23.4.2018
DE
Amtsblatt der Europäischen Union
C 142/52
Klage, eingereicht am 24. Januar 2018 — Autoridad Portuaria de Vigo/Kommission
(Rechtssache T-41/18)
(2018/C 142/69)
Verfahrenssprache: Spanisch
Parteien
Klägerin: Autoridad Portuaria de Vigo (Vigo, Spanien) (Prozessbevollmächtigter: Rechtsanwalt J. Costas Alonso)
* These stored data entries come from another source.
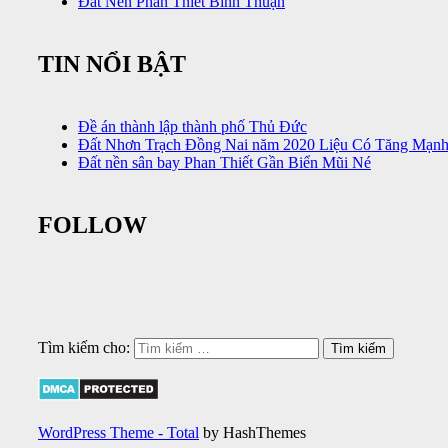
Đất Nền Phan Thiết Bình Thuận
TIN NỔI BẬT
Đề án thành lập thành phố Thủ Đức
Đất Nhơn Trạch Đồng Nai năm 2020 Liệu Có Tăng Mạn
Đất nền sân bay Phan Thiết Gần Biển Mũi Né
FOLLOW
Tìm kiếm cho:
WordPress Theme - Total
by HashThemes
Beklagte: Europäische Kommission
Anträge
Die Klägerin beantragt,
—
die Europäische Kommission zu verpflichten, in ihrer Eigenschaft als Hüterin der Verträge ihre Pflicht zur Überwachung der einheitlichen Anwendung der gemeinschaftsrechtlichen Bestimmungen durch sämtliche Mitgliedstaaten zu erfüllen, indem sie Maßnahmen zur Sicherstellung einer einheitlichen Anwendung der europäischen Rechtsvorschriften in Bezug auf die Einfuhren von Erzeugnissen tierischen Ursprungs aus Drittstaaten in allen Mitgliedstaaten treffen und die Vorschriften zur Regelung der diesbezüglichen Kontrollen harmonisieren möge;
—
konkret der Generaldirektion Gesundheit und Lebensmittelsicherheit der Europäischen Kommission die Durchführung einer vergleichenden Untersuchung über die Anwendung der gemeinschaftsrechtlichen Regelungen über die Einfuhren von Erzeugnissen tierischen Ursprungs aus Drittstaaten in den Häfen von Vigo und Leixões (Portugal) aufzutragen.
Klagegründe und wesentliche Argumente
Zur Stützung ihrer Klage bringt die Klägerin vor, dass die unterschiedliche Anwendung des Gemeinschaftsrechts im Bereich der Einfuhr von tiefgefrorenen und tiefgekühlten Fischerzeugnissen aus Drittstaaten eine Verfälschung der Wettbewerbsregeln und der gleichen Wettbewerbsbedingungen mit sich bringe, was letztlich zu einer Verzerrung des Binnenmarkts führe.
In dieser Hinsicht wird auch geltend gemacht, dass die Häfen eine Schlüsselrolle im Warenverkehr einnähmen, insbesondere in Bezug auf die Einfuhren von Fischerzeugnissen, von denen 76 % in den Häfen ankämen.